- [YOUR GOAL]:
Below are entries. Reproduce exactly the lines between the line holding "[75,1084,365,1107] https://www.whiplashmerch.com ->" and the line holding "(398, 261) none -> [311,176,332,187] the", inclusive, and only those.

Version difference data:

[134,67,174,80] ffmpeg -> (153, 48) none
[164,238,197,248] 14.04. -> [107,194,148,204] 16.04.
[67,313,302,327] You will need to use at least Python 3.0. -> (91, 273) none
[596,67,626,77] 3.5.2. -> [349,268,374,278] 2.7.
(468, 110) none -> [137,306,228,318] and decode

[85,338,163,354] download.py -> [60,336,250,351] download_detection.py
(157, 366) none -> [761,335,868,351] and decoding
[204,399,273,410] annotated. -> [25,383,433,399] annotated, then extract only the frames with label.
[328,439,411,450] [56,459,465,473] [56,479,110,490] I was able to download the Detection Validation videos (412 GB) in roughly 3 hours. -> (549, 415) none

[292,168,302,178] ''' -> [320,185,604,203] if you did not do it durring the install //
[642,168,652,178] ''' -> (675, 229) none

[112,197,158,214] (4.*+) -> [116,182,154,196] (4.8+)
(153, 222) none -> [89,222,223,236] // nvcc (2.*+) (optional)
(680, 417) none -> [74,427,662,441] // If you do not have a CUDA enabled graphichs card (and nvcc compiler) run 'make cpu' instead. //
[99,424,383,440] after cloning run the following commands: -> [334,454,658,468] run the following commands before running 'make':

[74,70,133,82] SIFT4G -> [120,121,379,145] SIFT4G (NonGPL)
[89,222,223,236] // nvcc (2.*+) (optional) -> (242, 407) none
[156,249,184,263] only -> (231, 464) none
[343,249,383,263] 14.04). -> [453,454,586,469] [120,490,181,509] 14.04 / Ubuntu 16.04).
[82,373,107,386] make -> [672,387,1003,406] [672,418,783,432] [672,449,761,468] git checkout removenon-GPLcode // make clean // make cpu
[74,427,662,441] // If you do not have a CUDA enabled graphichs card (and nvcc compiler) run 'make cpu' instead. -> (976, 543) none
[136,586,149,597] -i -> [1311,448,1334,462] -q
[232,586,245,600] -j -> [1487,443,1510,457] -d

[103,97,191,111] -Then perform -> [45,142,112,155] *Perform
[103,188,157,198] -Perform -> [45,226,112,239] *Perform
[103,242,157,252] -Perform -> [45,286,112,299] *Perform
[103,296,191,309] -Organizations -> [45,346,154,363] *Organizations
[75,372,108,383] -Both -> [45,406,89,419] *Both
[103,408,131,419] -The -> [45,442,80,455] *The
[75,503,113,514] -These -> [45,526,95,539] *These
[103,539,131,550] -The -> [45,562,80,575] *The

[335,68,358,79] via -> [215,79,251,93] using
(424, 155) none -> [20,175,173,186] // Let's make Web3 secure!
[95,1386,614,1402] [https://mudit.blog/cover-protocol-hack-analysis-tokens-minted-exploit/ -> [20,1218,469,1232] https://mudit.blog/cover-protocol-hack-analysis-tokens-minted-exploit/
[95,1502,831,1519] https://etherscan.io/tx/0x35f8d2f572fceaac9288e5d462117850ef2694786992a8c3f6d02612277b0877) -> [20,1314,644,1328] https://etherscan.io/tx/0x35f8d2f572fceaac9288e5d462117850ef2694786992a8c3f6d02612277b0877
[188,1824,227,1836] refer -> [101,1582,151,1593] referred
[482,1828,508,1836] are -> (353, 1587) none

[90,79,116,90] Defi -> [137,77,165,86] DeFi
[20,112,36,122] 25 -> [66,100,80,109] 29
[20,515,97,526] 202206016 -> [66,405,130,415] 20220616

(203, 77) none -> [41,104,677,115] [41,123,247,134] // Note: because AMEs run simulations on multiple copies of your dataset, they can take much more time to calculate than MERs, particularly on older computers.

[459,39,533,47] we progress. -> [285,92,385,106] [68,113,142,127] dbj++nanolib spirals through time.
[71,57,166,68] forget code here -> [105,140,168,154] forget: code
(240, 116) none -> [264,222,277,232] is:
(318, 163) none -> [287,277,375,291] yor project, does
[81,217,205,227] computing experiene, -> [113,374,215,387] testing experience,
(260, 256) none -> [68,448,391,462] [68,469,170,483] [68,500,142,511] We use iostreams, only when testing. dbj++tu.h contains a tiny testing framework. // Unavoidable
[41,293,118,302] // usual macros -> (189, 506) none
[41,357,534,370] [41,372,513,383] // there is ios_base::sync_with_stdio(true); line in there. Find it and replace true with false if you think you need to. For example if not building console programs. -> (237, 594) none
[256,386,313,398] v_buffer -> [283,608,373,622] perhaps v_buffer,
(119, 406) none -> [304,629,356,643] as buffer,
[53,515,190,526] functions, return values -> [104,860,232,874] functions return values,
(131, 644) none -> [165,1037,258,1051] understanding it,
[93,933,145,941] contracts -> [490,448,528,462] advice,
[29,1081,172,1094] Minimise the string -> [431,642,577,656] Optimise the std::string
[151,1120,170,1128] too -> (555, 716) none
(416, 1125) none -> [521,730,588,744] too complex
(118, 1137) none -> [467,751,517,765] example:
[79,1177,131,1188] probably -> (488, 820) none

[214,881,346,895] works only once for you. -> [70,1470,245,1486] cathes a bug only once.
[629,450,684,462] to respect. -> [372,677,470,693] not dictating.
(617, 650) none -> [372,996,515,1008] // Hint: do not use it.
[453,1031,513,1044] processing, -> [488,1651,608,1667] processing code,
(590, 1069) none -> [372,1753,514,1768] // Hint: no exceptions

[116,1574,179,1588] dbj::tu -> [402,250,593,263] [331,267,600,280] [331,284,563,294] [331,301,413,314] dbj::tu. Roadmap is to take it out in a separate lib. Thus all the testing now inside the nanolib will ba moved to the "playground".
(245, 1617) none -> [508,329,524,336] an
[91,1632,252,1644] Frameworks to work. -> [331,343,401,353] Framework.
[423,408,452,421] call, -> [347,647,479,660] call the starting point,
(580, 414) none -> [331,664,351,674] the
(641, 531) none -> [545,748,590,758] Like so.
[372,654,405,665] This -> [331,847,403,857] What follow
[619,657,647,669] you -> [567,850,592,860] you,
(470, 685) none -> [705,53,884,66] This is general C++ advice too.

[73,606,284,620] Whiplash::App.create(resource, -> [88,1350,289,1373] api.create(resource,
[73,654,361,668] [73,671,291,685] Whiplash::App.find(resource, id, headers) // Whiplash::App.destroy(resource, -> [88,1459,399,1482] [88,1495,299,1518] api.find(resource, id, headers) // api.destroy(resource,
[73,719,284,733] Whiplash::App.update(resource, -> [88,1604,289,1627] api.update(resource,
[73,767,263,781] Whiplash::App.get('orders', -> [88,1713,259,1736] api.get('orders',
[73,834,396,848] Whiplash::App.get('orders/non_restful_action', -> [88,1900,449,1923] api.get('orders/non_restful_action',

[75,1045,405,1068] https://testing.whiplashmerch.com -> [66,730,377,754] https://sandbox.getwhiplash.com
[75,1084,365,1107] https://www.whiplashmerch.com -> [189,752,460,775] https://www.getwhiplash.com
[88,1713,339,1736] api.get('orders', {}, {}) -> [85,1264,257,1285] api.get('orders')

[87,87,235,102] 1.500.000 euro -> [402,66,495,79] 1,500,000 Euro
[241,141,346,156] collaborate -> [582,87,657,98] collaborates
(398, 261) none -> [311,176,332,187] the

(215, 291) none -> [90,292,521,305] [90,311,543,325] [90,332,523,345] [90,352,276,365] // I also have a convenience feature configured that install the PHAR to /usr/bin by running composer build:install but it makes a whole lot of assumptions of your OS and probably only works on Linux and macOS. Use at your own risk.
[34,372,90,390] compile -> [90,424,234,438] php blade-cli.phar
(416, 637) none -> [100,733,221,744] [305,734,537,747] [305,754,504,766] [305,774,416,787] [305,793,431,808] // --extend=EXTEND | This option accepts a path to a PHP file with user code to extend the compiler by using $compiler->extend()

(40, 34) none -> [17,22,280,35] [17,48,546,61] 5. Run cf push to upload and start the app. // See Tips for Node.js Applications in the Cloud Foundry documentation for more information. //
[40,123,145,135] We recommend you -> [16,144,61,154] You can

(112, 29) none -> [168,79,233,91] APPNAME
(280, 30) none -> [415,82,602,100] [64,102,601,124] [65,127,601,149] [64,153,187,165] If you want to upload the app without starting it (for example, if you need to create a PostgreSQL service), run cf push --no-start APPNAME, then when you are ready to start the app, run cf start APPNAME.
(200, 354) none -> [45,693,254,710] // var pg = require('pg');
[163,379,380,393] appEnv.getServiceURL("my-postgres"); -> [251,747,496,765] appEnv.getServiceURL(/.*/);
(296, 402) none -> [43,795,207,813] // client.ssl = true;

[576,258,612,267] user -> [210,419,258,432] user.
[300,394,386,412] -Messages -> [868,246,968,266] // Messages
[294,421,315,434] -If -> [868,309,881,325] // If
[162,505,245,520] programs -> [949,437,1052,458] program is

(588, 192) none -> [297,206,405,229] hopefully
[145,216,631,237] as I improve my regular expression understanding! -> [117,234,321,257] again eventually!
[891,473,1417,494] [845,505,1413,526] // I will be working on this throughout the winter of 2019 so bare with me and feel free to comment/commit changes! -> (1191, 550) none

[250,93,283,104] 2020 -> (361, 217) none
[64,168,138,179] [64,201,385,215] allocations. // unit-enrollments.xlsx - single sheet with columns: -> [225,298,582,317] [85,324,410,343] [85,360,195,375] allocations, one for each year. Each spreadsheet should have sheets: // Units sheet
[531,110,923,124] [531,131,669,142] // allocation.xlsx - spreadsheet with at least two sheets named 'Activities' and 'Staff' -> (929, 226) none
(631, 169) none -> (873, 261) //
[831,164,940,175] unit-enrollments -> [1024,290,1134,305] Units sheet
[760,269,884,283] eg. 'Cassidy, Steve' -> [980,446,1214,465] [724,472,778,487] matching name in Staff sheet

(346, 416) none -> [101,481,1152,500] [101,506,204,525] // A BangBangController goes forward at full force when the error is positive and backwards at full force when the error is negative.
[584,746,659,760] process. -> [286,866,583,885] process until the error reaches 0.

- [ANSWER SPACE]:
[75,1084,365,1107] https://www.whiplashmerch.com -> [189,752,460,775] https://www.getwhiplash.com
[88,1713,339,1736] api.get('orders', {}, {}) -> [85,1264,257,1285] api.get('orders')

[87,87,235,102] 1.500.000 euro -> [402,66,495,79] 1,500,000 Euro
[241,141,346,156] collaborate -> [582,87,657,98] collaborates
(398, 261) none -> [311,176,332,187] the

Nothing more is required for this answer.